The extension frame 240 may have a side limiting portion 240SL. The side limiting portion 240SL is a U-shaped plate structure. When the second power supply module 222 is fixed to the extension frame 240, the second power supply module 222 abuts the side limiting portion 240SL to limit the position. The extension frame 240 may have an elastic supporting portion 240ES. The elastic supporting portion 240ES is a folded elastic piece structure formed at the end of the side limiting portion 240SL. The second power supply module 222 can be fixed on the elastic supporting portion 240ES. In detail, as shown in FIG. 6, the second power supply module 222 may have an extension plate portion 222EP covering the elastic supporting portion 240ES, and the extension plate portion 222EP has a recess 222R. The elastic supporting portion 240ES has a mounting hole 240MH. The second power supply module 222 can be fixed to the elastic supporting portion 240ES through the fixing element FE being inserted into the recess 222R and the mounting hole 240MH. In addition, the extension plate portion 222EP may have an alignment recess 222AR, and the elastic supporting portion 240ES may have an alignment protrusion 240AD. The second power supply module 222 and the elastic supporting portion 240ES are inserted into the alignment recess 222AR through the alignment protrusions 240AD to position each other, so that the second power supply module 222 can be installed more quickly. When the upper cover 111 is engaged with the base 112, the upper cover 111 is in contact with and presses downward the second power supply module 222. At this time, the elastic supporting portion 240ES is also deformed to provide a pre-pressure rebound force, so that the second power supply module 222 is pressed downwardly. The contact between the supply module 222 and the upper cover 111 gets closer, thereby increasing the heat dissipation effect of the heat conduction.

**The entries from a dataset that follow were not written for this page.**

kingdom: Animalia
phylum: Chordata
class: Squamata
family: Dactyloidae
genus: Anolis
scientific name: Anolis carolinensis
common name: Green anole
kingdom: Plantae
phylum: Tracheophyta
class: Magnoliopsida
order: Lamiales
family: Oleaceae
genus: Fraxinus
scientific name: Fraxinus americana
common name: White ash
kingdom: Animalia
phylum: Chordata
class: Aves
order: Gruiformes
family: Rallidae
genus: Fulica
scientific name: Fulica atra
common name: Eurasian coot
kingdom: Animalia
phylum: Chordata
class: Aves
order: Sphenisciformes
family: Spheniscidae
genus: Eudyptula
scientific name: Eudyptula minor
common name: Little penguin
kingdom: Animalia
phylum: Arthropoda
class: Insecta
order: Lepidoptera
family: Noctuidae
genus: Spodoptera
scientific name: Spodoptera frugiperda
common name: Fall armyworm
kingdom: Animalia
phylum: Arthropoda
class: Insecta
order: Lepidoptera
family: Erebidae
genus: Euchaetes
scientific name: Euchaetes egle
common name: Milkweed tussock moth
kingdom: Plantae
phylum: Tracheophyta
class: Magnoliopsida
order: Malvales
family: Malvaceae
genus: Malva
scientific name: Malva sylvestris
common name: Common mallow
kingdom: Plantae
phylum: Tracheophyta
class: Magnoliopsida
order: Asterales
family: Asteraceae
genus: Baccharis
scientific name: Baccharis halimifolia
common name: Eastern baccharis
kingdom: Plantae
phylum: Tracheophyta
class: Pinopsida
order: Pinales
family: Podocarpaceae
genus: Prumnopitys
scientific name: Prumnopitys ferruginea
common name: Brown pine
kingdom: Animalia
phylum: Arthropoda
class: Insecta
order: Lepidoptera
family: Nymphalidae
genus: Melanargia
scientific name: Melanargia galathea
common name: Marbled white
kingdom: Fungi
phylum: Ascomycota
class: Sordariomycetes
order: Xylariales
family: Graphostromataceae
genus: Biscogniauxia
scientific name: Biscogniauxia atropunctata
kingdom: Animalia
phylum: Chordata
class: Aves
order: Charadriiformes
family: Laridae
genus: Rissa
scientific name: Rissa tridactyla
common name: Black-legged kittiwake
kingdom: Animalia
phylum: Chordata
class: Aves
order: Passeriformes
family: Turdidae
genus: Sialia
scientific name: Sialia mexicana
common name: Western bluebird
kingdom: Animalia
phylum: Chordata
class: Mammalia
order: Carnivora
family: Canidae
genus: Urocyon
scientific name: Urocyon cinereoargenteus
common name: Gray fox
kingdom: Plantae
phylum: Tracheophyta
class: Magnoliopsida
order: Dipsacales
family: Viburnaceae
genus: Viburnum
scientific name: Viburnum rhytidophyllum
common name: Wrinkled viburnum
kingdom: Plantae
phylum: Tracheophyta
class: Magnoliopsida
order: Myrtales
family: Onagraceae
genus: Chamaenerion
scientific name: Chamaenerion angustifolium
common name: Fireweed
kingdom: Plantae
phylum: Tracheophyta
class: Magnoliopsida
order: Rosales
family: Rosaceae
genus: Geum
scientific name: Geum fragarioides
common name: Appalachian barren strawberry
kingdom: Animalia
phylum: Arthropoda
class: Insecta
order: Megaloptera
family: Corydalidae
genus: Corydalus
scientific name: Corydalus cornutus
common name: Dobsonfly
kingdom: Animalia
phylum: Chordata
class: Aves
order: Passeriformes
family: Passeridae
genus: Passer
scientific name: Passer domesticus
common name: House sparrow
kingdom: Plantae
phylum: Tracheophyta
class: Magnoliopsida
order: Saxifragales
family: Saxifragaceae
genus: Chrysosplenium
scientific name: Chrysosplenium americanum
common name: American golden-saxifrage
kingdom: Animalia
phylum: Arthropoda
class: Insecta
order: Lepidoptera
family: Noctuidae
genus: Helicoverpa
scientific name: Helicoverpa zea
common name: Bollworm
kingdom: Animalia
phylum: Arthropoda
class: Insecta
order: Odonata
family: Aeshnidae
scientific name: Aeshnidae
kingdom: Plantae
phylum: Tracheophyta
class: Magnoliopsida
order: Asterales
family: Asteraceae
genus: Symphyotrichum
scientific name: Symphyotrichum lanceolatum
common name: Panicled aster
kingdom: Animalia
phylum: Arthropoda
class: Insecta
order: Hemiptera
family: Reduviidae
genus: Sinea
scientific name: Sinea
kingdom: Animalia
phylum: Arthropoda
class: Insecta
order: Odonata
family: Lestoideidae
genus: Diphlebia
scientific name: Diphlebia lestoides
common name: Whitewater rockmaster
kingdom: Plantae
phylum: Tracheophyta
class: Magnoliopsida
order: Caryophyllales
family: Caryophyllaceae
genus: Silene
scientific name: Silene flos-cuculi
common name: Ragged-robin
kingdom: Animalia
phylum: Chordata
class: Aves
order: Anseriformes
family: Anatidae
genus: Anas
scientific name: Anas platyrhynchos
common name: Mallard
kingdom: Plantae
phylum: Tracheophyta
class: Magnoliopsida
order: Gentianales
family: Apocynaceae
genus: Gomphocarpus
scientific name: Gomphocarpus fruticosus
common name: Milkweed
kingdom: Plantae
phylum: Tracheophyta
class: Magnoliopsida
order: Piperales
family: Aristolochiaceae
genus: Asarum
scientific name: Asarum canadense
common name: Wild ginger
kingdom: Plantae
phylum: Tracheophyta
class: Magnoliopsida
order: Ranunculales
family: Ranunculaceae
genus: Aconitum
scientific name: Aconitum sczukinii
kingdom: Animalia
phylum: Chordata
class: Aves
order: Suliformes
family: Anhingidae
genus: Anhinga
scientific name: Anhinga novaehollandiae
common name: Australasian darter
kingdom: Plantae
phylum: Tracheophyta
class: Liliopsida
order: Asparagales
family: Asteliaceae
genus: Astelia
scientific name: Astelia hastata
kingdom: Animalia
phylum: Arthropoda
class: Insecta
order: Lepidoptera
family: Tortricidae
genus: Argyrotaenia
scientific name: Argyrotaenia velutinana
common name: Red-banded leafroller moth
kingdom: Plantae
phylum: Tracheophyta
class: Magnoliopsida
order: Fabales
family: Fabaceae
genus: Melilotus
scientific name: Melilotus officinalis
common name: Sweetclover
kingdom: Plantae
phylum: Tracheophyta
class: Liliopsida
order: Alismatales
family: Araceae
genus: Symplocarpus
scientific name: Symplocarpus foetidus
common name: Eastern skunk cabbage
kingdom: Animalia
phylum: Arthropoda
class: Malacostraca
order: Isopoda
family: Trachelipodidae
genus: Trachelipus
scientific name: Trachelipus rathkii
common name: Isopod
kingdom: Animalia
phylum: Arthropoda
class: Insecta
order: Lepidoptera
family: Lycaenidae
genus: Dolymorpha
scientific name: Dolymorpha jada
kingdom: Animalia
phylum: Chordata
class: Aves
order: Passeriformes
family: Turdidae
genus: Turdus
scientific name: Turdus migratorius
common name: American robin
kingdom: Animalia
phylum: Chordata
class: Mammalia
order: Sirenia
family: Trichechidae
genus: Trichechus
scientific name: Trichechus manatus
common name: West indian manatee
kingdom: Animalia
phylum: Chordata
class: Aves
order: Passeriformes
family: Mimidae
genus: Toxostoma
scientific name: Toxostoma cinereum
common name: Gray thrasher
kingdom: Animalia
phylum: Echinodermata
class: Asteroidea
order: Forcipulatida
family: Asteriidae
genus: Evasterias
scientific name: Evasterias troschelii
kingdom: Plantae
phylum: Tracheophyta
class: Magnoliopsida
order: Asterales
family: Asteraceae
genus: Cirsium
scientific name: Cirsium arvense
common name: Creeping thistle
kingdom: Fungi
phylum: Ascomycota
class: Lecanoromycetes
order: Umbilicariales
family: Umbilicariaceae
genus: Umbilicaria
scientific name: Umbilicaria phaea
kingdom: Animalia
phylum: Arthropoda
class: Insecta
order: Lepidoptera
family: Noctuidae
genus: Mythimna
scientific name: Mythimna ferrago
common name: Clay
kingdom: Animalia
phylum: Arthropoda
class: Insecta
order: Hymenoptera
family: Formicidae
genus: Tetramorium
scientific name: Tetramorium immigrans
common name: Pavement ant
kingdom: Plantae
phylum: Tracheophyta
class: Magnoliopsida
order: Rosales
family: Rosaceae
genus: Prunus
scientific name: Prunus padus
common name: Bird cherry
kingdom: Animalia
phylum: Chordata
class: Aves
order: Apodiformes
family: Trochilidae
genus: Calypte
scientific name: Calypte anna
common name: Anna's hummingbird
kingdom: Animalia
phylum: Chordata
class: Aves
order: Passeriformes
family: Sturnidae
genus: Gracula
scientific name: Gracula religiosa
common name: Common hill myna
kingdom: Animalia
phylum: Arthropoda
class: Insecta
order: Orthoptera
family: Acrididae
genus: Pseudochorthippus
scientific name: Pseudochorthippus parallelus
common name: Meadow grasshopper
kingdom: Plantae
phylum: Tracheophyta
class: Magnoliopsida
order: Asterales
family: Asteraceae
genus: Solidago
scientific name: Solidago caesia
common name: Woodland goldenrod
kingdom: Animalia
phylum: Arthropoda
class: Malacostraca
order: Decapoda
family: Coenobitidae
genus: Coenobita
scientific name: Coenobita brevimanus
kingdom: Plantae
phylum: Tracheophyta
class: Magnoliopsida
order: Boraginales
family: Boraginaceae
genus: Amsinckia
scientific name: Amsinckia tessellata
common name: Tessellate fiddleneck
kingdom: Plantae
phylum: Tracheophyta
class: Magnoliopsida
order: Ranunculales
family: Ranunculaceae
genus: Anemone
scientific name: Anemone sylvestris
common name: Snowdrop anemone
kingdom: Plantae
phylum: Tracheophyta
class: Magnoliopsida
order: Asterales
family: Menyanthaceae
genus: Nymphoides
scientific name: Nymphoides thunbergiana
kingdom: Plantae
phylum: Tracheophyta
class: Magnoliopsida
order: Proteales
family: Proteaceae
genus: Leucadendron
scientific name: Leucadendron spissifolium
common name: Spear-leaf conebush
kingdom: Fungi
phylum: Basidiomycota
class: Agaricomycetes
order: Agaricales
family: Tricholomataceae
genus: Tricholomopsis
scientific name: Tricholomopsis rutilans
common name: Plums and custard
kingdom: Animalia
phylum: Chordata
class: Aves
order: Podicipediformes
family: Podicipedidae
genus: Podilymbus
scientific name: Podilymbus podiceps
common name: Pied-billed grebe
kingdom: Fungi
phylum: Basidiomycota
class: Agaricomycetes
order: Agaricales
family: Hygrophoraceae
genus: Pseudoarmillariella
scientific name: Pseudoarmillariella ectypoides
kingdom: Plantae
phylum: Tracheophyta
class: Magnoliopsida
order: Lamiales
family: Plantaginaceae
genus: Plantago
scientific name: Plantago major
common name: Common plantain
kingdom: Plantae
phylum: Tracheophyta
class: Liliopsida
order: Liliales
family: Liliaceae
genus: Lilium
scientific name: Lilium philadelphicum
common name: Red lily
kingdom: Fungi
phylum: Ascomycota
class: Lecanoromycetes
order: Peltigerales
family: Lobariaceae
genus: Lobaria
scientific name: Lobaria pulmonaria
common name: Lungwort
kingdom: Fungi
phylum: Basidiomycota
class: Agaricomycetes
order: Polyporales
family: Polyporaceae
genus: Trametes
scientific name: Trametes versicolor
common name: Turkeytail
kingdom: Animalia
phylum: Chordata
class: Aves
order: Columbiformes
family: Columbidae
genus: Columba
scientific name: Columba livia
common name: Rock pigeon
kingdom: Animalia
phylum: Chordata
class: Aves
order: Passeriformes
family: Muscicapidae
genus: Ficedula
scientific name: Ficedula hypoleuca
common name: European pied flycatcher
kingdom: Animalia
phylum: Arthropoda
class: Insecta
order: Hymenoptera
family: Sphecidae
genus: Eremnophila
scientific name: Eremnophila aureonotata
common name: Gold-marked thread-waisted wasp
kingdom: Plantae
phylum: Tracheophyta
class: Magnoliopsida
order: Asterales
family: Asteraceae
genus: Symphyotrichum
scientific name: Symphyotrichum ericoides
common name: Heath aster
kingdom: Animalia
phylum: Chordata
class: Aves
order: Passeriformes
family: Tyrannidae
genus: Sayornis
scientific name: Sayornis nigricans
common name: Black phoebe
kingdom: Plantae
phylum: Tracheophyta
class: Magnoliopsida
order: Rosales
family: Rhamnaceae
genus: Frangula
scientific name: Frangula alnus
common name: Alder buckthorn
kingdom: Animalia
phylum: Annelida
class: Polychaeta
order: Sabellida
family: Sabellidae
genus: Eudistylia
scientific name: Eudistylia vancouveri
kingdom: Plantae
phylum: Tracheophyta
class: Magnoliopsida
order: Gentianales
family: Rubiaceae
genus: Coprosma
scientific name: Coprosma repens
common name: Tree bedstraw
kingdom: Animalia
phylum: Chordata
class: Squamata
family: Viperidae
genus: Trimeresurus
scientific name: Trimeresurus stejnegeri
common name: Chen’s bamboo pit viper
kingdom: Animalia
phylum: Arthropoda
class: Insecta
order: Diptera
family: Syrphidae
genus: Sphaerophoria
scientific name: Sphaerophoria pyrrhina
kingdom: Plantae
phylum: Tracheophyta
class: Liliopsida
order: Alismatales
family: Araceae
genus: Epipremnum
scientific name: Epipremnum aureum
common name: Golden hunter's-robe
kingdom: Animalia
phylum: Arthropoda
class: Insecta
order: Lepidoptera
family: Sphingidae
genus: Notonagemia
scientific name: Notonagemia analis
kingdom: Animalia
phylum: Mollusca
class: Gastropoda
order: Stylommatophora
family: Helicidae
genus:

It should be noted that when the power supply device is only provided with a single power supply module, the single power supply module can be selectively disposed in the receiving space defined by the supporting frame 130 to be in contact with the base 112 (i.e., the aforementioned implementation which only the first power supply module 221 is used in), or a single power supply module is fixed to the extension frame 240 and disposed on the supporting frame 130 to be in contact with the upper cover 111. That is, the arrangement of a single power supply module can be divided into two methods: being in contact with the upper cover 111 or being in contact with the base 112.

According to the above description, the present invention provides a novel power supply device, which can achieve the configuration of a single power supply module or the configuration of multiple power supply modules through a supporting frame and even an extension frame that is able to be assembled with the supporting frame. In the configuration of a single power supply module, being in contact with the upper cover or base of the housing can be flexibly chosen to increase heat dissipation area. Regarding the configuration of multiple power supply modules, these power supply modules can respectively be in contact with the upper cover and the base to increase heat dissipation area. Furthermore, through the arrangement of the elastic supporting portion of the supporting frame or the extension frame, a pre-pressure rebound force can be provided to make the contact between the power supply module and the upper cover closer, thereby increasing the heat dissipation effect of the heat conduction. Thereby, the present invention can further increase the internal configuration cost of the power supply device and effectively dissipate heat.

It will be apparent to those skilled in the art that various modifications and variations may be made to the disclosed embodiments. It is intended that the specification and examples be considered as exemplars only, with a true scope of the disclosure being indicated by the following claims and their equivalents.